Both allowed people to recognize the possibilities around an existing technology, leading to new innovation.

The Netscape browser was one of the first tools that helped people easily surf the World Wide Web. While the internet had been around since the 1960s, in its early days it was used mostly by academics, and it was difficult for anyone else to gain access to it.

I get it, I was a lawyer of thirteen years in 1996 when I jumped onto AOL and the Netscape web browser. My life changed overnight..

While the Internet had been around since the 1960’s, it wasn’t until the launch of Netscape that the average person had access to the web.

I got on the web as a way of connecting with people for good. Thousands of people were looking for legal information on both AOL’s message boards and on websites accessed via Netscape.

As Tam reports, Netscape spawned the late-1990s dot-com boom, with the establishment of websites like eBay and Amazon, eventually giving rise to the internet that we know today.

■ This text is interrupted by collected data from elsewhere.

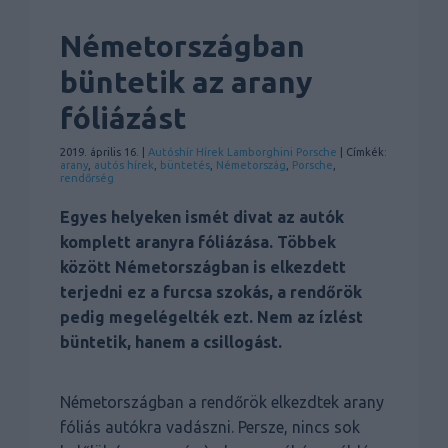
Németországban
büntetik az arany
fóliázást
2019. április 16. |
Autóshír
Hírek
Lamborghini
Porsche
| Címkék:
arany
,
autós hírek
,
büntetés
,
Németország
,
Porsche
,
rendőrség
Egyes helyeken ismét divat az autók
komplett aranyra fóliázása. Többek
között Németországban is elkezdett
terjedni ez a furcsa szokás, a rendőrök
pedig megelégelték ezt. Nem az ízlést
büntetik, hanem a csillogást.
Németországban a rendőrök elkezdtek arany
fóliás autókra vadászni. Persze, nincs sok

Chatbots and AI have similarly turned A.I. loose on the public, while A.I. has been around for decades. Meta, Microsoft, and Google are going to rise to how we come to know and use AI.

For lawyers, like Netscape was twenty-five years ago, A.I. represents our opportunity to connect with people like never before.

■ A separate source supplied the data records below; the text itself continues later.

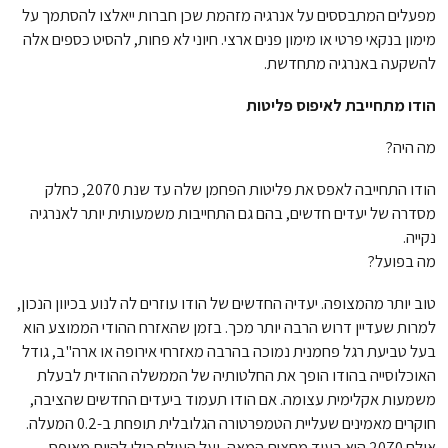
מפעלים המתבססים על אנרגיה מזהמת שכן חברות ייאלצו להסתמך על
מימון בנקאי פרטי או מימון פנים ארצי. חיוני לא פחות, להסיט כספים אלה
להשקעה באנרגיה מתחדשת.
הודו מתחייבת לאיפוס פליטות
מה היה?
הודו התחייבה לאפס את פליטות הפחמן שלה עד שנת 2070, כחלק
מסדרה של יעדים חדשים, בהם גם התחייבות משמעותית יותר לאנרגיה
נקייה.
מה בפועל?
טוב יותר מהמצופה. יעדיה החדשים של הודו עוזרים לה לנוע בכיוון הנכון,
למרות שעדיין דרוש הרבה יותר מכך. בזמן שהאזרח ההודי הממוצע הוא
בעל טביעת רגל פחמנית נמוכה בהרבה מאזרחי אירופה או ארה"ב, גודל
האוכלוסייה בהודו הופך את החלטותיה של הממשלה ההודית לבעלת
משמעות אקלימית עצומה. אם הודו תעמוד ביעדים החדשים שהציבה,
חוקרים מאמינים שעליית הטמפרטורה הגלובלית תופחת ב-0.2 המעלה.
אולם 2070 היא בעוד מחצית המאה, ועל העולם כולו להיות מאופס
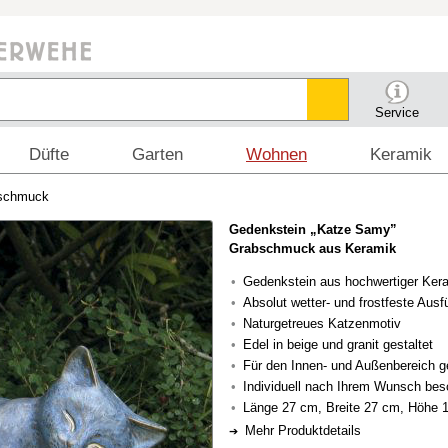
Service
Düfte
Garten
Wohnen
Keramik
bschmuck
Gedenkstein „Katze Samy”
Grabschmuck aus Keramik
Gedenkstein aus hochwertiger Ker
Absolut wetter- und frostfeste Ausf
Naturgetreues Katzenmotiv
Edel in beige und granit gestaltet
Für den Innen- und Außenbereich g
Individuell nach Ihrem Wunsch besc
Länge 27 cm, Breite 27 cm, Höhe 
Mehr Produktdetails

A.I. represents our opportunity to help provide practical legal insight and information on niche subjects and niche locales.

The web has made legal information more available, but the number of people who find legal services inaccessible – about 85% of Americans – remains on the rise.

This is a gap that is worth trying to close via A.I.

Much of the discussion of AI in legal is about how A.I. effects lawyers, law firms and legal technology companies. Absent is most discussion is how A.I.

Lost, in most discussions, is how A.I. can help provide access meaningful access to the law and legal services.

No doubt, the impact on legal organizations is important to consider, but we can also look at A.I., like Netscape before it, as an opportunity to connect lawyers to people – except in a much grander way.